→ Directive: Please read the quarterly results text below: what range of total revenue does it expect for full-year 2020?

Sales and marketing expense for the quarter increased 44.5% from Q4 2018 to $31.1 million, reflecting accelerated investments in sales talent primarily to drive bookings in EMEA, integrated risk, global stat reporting, and government.

General and administrative expenses totaled $10.3 million in Q4, up $3.3 million compared to Q4 of 2018. G&A expense, as a percentage of revenue, increased 200 basis points, to 12.9%, due to higher headcount to support our growth. Our long-term target for G&A expense to revenue remains at 10%.

Operating loss was $4.6 million in Q4 of 2019, compared to an operating loss of $300,000 in Q4 2018. Workiva's operating margin contracted 540 basis points in the latest quarter, which was better than our guidance.

Turning to our balance sheet and cash flow statement. At December 31, 2019, cash, cash equivalents and marketable securities, totaled $488 million, an increase of $3.2 million, compared to the balance at September 30, 2019. In Q4 2019, net cash provided from operating activities totaled $2 million, compared with cash used of $400,000 in the same quarter a year ago. Remaining performance obligations on subscription contracts continue to vary from deferred revenue, as we implement multiyear contracts with annual billing terms for some customers.

Turning to our guidance. For the first quarter of 2020, we expect total revenue to range from $82.8 million to $83.3 million. At the midpoint, we are guiding to a growth rate of 18.7% for total revenue in Q1 2020 compared to Q1 2019. As a reminder, Q1 is seasonally the high point for our services revenue in terms of contribution to total revenue. We anticipate that the highest quarterly growth rate for services, we will post this year, will be in Q1. Nevertheless, we expect our subscription growth rate to outpace our professional services growth rate. We expect non-GAAP operating loss to range from $7 million to $7.5 million in Q1 2020.

For full-year 2020, we expect total revenue to range from $341.5 million to $343.5 million. We expect non-GAAP operating loss to range from $36 million to $38 million, reflecting investment in the growth vectors, we highlighted earlier. We expect positive operating cash flow for the full year of 2020, which would represent our fourth consecutive year of positive cash flow.

→ Data extract:
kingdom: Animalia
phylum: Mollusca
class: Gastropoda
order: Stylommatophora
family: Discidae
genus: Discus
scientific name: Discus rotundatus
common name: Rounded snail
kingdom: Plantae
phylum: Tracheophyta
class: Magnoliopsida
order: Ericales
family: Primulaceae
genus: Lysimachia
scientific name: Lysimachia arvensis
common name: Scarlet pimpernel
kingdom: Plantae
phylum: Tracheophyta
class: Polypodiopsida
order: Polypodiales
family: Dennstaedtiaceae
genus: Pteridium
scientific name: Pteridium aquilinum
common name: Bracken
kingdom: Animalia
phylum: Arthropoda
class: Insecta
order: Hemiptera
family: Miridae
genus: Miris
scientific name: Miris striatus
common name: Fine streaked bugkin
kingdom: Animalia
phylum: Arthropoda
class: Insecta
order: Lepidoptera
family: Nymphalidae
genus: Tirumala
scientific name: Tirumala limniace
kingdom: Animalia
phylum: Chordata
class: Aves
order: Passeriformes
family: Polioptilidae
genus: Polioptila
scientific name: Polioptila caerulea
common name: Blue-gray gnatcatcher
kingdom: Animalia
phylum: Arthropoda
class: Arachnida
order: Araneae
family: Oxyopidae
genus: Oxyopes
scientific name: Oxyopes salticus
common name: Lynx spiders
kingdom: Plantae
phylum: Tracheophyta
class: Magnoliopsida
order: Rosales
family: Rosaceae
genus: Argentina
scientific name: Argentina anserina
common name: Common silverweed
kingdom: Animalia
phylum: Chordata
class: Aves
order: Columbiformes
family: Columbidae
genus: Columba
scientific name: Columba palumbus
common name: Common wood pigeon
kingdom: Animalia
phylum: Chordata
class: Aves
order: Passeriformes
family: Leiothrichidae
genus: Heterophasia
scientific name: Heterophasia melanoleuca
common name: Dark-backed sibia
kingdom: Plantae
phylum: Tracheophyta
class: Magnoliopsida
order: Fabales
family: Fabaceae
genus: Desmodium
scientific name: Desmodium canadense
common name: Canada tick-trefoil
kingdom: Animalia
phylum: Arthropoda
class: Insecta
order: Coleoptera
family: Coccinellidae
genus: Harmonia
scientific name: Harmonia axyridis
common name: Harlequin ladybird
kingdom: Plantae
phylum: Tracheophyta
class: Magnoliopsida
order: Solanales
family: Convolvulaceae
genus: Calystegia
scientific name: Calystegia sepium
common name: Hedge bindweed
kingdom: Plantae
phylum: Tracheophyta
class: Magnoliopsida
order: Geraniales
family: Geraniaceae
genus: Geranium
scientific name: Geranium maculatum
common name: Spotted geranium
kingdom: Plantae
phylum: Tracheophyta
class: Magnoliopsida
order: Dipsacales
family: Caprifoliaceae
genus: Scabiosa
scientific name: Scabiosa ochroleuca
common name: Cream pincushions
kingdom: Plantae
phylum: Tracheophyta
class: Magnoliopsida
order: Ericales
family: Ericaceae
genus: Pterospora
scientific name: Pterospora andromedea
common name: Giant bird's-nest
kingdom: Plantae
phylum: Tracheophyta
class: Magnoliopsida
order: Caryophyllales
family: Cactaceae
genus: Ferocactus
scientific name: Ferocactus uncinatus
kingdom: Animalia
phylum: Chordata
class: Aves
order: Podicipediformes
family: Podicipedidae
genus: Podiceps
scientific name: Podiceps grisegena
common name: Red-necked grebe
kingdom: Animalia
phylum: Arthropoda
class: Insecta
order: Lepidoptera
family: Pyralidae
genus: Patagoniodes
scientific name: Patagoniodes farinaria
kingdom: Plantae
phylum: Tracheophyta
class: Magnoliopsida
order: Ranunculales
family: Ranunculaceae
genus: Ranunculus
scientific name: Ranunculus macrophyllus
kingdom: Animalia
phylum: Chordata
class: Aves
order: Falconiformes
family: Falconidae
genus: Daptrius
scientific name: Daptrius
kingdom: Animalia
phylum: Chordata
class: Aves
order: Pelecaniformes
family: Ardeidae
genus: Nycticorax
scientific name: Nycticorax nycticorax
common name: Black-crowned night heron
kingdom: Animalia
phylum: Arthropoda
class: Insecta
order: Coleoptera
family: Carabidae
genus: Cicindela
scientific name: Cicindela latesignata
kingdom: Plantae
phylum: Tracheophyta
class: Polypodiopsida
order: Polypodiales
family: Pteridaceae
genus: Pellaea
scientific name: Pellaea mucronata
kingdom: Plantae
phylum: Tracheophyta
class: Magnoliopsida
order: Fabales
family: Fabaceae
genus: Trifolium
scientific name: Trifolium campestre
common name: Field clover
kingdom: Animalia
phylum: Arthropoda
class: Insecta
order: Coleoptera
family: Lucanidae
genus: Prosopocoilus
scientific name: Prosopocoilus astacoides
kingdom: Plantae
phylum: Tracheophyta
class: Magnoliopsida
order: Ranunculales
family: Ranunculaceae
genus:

→ Answer to the task: $341.5 million to $343.5 million.